• _Provided material_

::::::::

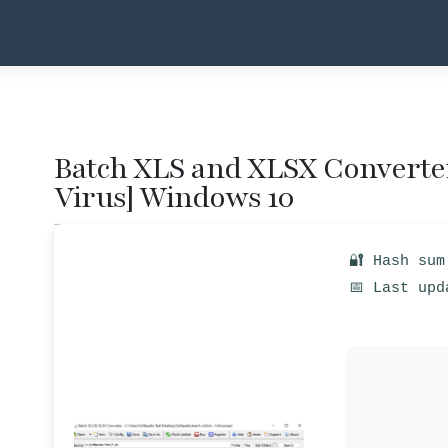
Batch XLS and XLSX Converter
Virus] Windows 10
🔐 Hash sum
📅 Last upd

::::::::

• _Work request_
Pictures stay out. Write out everything else in the material exactly.

• _Answer to this task_
Batch XLS and XLSX Converter
Virus] Windows 10
🔐 Hash sum
📅 Last upd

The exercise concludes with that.